- Spitakashen Spitakashen
- Coordinates: 39°32′20″N 46°42′42″E﻿ / ﻿39.53889°N 46.71167°E
- Country: Azerbaijan
- District: Khojavend

Population (2015)
- • Total: 11
- Time zone: UTC+4 (AZT)

= Spitakashen, Hadrut =

Spitakashen (Սպիտակաշեն; Spitakşen, lit. 'white village') is a village in the Khojavend District of Azerbaijan. The village had an ethnic Armenian-majority population prior to the 2020 Nagorno-Karabakh war, and also had an Armenian majority in 1989.

== History ==
The village suffered during the Armenian–Azerbaijani War in 1918-1920. According to Armenian historian Richard G. Hovannisian, at the end of November 1918, local Azerbaijanis destroyed Spitakashen and two other Armenian villages, Petrosashen and Harar, the three remaining Armenian villages between Nagorno-Karabakh and Zangezur, thus dividing the two mountainous regions.
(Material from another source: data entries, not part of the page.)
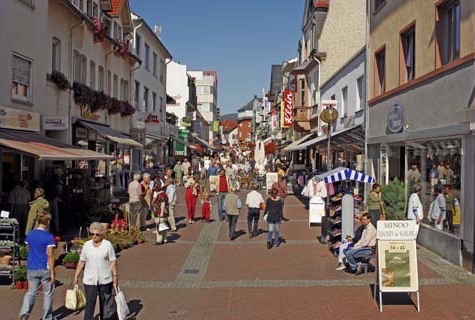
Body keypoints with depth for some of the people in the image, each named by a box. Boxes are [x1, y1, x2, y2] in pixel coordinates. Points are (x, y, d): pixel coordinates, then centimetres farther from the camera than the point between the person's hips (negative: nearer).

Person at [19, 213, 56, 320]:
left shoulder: (29, 234, 4)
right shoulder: (49, 237, -13)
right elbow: (50, 256, -15)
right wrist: (52, 273, -13)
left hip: (31, 268, 4)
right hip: (45, 268, -4)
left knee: (31, 292, 12)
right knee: (48, 293, 10)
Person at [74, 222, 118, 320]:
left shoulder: (108, 244, -4)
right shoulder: (86, 245, 3)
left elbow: (112, 262, -3)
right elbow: (81, 262, 8)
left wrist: (115, 276, -6)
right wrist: (76, 276, 7)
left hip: (105, 280, -1)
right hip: (89, 280, 1)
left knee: (105, 303, 10)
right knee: (90, 303, -3)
During the Soviet period, the village was part of the Hadrut District of the Nagorno-Karabakh Autonomous Oblast. After the First Nagorno-Karabakh War, the village was administrated as part of the Hadrut Province of the breakaway Republic of Artsakh. The village came under the control of Azerbaijan during the 2020 Nagorno-Karabakh war.

== Historical heritage sites ==
Historical heritage sites in and around the village include the church of Tezkharab (Թեզխարաբ).

== Demographics ==
The village had 22 inhabitants in 2005, and 11 inhabitants in 2015.